> [Exercise objective]:
Please give back only the lines below from the one containing "cells of renal" to the one containing "cells display low", each repeated word for word, both ends included.

> [Records from a collection]:

********

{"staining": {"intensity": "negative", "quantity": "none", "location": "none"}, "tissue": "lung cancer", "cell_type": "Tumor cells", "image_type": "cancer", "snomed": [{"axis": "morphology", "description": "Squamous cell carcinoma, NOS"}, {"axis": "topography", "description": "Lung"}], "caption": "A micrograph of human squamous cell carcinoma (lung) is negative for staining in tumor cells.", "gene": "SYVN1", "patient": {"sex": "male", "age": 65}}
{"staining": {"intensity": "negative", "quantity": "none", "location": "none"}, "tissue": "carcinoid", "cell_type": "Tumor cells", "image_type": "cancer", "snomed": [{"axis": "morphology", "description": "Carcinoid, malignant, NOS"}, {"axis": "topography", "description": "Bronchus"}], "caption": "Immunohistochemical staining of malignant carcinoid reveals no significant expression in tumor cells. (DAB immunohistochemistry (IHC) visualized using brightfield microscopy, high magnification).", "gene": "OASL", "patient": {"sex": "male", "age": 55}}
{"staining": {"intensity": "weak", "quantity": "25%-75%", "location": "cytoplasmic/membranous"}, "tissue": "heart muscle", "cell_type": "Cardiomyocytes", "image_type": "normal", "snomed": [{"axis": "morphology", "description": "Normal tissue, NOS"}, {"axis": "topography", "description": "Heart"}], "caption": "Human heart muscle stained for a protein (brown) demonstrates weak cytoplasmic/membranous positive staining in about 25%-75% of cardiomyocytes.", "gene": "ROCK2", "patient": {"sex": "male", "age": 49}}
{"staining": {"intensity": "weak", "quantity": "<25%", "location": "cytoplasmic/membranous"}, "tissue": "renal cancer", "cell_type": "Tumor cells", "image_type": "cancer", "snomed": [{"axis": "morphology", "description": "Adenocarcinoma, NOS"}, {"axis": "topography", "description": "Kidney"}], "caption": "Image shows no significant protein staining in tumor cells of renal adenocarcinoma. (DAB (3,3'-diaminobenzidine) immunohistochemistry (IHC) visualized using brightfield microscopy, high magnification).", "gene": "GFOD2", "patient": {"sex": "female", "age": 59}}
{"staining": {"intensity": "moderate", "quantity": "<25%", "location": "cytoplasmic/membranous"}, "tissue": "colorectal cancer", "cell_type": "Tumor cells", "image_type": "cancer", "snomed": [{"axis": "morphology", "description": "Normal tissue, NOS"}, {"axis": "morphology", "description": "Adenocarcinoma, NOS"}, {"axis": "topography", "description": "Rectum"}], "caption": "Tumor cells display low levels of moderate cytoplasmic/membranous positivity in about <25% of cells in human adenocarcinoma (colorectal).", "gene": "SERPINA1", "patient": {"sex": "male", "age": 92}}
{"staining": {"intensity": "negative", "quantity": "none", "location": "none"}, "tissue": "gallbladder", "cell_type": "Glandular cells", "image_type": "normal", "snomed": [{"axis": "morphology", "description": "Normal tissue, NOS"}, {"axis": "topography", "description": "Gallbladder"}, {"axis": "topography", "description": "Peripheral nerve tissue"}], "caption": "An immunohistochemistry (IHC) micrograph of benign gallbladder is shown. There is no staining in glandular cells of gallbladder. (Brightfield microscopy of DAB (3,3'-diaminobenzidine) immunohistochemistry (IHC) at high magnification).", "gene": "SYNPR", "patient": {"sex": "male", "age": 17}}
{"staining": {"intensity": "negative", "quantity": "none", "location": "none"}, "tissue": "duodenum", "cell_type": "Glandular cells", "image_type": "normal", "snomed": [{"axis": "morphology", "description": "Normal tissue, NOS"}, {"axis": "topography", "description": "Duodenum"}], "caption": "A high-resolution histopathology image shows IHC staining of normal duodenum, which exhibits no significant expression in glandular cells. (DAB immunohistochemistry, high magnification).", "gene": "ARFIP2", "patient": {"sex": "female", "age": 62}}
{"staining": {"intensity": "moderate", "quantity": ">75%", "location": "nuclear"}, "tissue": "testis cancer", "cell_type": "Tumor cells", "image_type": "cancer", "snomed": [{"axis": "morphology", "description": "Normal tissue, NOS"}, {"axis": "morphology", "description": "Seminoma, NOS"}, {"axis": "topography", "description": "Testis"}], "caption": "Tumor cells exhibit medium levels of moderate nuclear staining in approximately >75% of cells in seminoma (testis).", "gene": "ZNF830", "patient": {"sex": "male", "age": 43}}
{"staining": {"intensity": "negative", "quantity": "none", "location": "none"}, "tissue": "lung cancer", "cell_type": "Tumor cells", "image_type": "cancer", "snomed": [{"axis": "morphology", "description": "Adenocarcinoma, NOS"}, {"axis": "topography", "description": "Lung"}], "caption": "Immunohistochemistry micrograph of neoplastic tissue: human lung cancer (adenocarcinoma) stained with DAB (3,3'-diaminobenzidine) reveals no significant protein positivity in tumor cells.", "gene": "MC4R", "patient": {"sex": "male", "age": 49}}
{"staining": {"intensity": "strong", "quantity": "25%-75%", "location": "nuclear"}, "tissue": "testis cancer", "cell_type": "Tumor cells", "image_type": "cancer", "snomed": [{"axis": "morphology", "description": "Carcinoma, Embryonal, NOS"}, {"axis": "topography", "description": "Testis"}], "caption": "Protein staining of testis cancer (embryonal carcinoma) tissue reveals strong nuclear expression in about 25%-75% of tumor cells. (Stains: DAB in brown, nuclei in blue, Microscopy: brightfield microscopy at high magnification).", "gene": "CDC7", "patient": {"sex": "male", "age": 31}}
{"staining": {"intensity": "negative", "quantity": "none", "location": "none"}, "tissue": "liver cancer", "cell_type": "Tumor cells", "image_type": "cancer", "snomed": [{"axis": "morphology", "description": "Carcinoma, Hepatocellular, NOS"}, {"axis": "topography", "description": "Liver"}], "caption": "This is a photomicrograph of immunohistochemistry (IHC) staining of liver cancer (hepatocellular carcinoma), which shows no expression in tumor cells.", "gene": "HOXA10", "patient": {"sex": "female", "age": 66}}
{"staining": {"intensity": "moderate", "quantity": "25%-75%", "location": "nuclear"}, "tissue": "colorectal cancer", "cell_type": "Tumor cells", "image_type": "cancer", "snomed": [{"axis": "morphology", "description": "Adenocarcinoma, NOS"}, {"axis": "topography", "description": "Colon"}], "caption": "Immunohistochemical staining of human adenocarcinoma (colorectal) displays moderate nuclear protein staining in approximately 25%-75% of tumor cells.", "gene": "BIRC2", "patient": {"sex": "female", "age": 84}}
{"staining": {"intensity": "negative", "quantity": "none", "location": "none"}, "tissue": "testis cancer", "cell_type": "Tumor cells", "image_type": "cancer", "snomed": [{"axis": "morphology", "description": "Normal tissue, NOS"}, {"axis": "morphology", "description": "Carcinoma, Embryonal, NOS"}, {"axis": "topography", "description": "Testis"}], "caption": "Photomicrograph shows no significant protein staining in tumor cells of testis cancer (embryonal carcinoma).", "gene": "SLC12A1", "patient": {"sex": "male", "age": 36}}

********

> [Solution to this task]:
{"staining": {"intensity": "weak", "quantity": "<25%", "location": "cytoplasmic/membranous"}, "tissue": "renal cancer", "cell_type": "Tumor cells", "image_type": "cancer", "snomed": [{"axis": "morphology", "description": "Adenocarcinoma, NOS"}, {"axis": "topography", "description": "Kidney"}], "caption": "Image shows no significant protein staining in tumor cells of renal adenocarcinoma. (DAB (3,3'-diaminobenzidine) immunohistochemistry (IHC) visualized using brightfield microscopy, high magnification).", "gene": "GFOD2", "patient": {"sex": "female", "age": 59}}
{"staining": {"intensity": "moderate", "quantity": "<25%", "location": "cytoplasmic/membranous"}, "tissue": "colorectal cancer", "cell_type": "Tumor cells", "image_type": "cancer", "snomed": [{"axis": "morphology", "description": "Normal tissue, NOS"}, {"axis": "morphology", "description": "Adenocarcinoma, NOS"}, {"axis": "topography", "description": "Rectum"}], "caption": "Tumor cells display low levels of moderate cytoplasmic/membranous positivity in about <25% of cells in human adenocarcinoma (colorectal).", "gene": "SERPINA1", "patient": {"sex": "male", "age": 92}}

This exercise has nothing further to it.